You may need to meet the higher education and wedding expenses of your child after your retirement, because of your delayed marriage or your early retirement. You need to meet these large financial commitments during the phase of your life in which you have stopped to generate any income. Your financial plan needs to accommodate this unique personal situation.
Important events like Graduation, Marriages, Parenthood and Retirement bring along a host of peripheral expenditures and incomes. For example, an Indian marriage ceremony includes, across all communities, a steady inflow of relatives and lavish decorations, multiple communal feasts, entire rituals based on exchanging of gifts and often, a rather expensive honeymoon to Kerala or Phuket!
When there are some unique custom in your family or your circle, which demands more money that needs to be accounted. As a parent, you may plan for the higher education and wedding for your child, but you might have ignored to plan for the functions such as upanayanam, first birthday, Chalangai pooja, Arangetram…
Similarly planning for the honeymoon or retirement party need to be included especially when you plan to do it with more money.
Socio-Economic: The ‘Uncertainty’ Factor Affecting Financial Planning
Social and economic policies can also influence your financial planning to a huge extent. These policies define how you create and maintain wealth. as well as how much you have to pay by way of essential expenditures, taxes and fees.
These factors also define incumbent market forces, influencing factors like fluctuations in interest rates, consumer prices and spending rates, and of course, inflation and deflation.

Directions: Go on with the piece on financial planning, starting right after its last sentence. You won't need the listing that comes next.

(Shape annotation entries)
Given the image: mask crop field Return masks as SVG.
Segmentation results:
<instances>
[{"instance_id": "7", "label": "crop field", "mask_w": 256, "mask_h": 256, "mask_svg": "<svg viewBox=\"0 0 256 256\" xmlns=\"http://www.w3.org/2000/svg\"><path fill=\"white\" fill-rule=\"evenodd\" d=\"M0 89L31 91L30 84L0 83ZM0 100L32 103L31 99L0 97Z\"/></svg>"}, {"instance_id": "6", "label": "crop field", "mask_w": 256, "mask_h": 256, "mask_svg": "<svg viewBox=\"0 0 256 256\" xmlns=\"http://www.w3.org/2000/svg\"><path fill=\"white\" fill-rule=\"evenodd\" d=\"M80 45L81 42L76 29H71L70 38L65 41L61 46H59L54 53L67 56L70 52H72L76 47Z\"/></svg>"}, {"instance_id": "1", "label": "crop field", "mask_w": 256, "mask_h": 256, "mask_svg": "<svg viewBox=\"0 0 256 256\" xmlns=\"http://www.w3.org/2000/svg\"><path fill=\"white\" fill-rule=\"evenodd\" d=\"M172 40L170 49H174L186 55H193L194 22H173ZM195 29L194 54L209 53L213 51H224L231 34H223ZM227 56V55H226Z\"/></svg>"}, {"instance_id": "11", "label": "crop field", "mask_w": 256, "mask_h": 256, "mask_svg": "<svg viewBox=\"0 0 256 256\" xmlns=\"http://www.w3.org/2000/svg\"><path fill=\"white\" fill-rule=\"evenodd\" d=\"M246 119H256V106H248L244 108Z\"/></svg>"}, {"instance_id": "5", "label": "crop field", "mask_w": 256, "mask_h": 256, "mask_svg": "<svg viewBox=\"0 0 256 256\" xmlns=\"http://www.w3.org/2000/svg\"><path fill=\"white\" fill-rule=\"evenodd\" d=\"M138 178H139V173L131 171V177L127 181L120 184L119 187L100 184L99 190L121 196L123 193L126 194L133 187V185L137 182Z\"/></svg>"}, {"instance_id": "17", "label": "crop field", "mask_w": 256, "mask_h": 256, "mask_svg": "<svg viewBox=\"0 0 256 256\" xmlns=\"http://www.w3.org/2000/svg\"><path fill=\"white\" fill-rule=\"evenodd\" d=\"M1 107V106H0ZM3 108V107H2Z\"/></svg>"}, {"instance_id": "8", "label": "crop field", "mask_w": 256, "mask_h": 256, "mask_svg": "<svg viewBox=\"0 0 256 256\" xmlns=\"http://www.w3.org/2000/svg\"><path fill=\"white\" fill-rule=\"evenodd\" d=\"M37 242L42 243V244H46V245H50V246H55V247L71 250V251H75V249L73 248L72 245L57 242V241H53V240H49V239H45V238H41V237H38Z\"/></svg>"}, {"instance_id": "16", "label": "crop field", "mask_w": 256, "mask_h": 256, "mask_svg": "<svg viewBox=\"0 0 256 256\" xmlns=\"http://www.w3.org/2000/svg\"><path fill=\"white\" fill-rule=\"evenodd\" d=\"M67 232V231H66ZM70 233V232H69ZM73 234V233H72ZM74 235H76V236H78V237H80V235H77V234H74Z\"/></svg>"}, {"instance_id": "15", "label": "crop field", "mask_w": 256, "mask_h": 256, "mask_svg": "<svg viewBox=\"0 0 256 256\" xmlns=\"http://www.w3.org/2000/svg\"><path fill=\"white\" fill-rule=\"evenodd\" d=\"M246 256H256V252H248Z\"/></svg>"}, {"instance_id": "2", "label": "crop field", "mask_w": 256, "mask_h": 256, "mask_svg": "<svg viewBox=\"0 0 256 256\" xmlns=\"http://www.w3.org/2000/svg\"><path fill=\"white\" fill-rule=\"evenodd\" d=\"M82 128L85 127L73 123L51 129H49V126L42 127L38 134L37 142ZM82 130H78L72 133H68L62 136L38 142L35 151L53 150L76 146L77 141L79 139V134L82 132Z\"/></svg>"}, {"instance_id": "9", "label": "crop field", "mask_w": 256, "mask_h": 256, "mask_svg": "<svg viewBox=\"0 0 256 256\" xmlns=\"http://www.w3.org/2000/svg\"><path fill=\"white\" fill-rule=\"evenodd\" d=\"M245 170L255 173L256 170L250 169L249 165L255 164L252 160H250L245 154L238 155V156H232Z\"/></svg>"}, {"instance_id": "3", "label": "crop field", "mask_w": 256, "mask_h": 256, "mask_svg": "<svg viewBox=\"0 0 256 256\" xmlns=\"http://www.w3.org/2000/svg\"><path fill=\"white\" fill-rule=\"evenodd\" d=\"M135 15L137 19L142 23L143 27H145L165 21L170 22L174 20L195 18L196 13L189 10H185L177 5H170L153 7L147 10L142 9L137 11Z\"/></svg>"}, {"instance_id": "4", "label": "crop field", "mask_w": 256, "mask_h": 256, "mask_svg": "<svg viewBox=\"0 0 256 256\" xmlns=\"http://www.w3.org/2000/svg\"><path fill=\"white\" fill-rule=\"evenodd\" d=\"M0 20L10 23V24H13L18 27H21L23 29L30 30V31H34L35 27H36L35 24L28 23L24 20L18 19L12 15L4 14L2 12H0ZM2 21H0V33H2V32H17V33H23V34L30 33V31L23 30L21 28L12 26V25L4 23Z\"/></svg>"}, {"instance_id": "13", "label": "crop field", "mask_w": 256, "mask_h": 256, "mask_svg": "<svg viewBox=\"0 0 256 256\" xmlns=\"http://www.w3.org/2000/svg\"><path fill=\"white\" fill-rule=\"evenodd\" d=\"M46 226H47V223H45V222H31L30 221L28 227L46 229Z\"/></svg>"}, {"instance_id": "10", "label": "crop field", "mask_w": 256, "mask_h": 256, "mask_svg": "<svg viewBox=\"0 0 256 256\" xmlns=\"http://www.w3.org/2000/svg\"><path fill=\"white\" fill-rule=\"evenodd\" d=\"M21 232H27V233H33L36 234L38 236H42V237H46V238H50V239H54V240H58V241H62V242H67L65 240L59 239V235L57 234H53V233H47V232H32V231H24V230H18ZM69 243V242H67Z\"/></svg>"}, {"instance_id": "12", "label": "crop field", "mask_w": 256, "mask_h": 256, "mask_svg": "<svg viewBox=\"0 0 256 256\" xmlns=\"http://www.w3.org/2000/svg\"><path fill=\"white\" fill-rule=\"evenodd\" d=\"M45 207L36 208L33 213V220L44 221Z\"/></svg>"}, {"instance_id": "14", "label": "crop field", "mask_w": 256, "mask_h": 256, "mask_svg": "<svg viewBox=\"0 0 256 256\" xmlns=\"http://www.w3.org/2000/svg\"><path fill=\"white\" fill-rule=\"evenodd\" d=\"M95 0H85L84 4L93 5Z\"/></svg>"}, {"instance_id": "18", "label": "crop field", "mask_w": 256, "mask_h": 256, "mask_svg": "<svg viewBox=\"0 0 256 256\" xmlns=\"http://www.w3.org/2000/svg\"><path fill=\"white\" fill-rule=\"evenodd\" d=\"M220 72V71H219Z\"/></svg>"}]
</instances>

Right answer:
In India, over the last ten years, urban income has risen exponentially, by over 19%. This, in turn, is driving India’s GDP forward, and becoming an important factor in policy features that increases consumer prices and consumer spending rates. This, in turn, creates an upward pressure on interest rates across India. As a consumer, how does this affect your financial planning?
Increased consumer prices increases the price of your average goods. The 42” LED television that you’ve set your eyes on might end up costing Rs 4000 more within a span of one year, throwing a serious spanner to your plans if you have not invested wisely.
However, this also means a tangible increase in spending, creating more jobs and higher wages for the salaried middle- and upper-middle-income groups, along with higher rates of interest.
The above listed socio economic factors affecting financial planning, are far from the forecast of a layman. That is why it is advisable to create a financial plan through a professional financial planner.
A professional financial planner will identify all these crucial factors by his thorough fact finding method and anlysing the economic trends. After identifying these factors he will accommodate and mange these factors in such a way these will not affect your financial plan.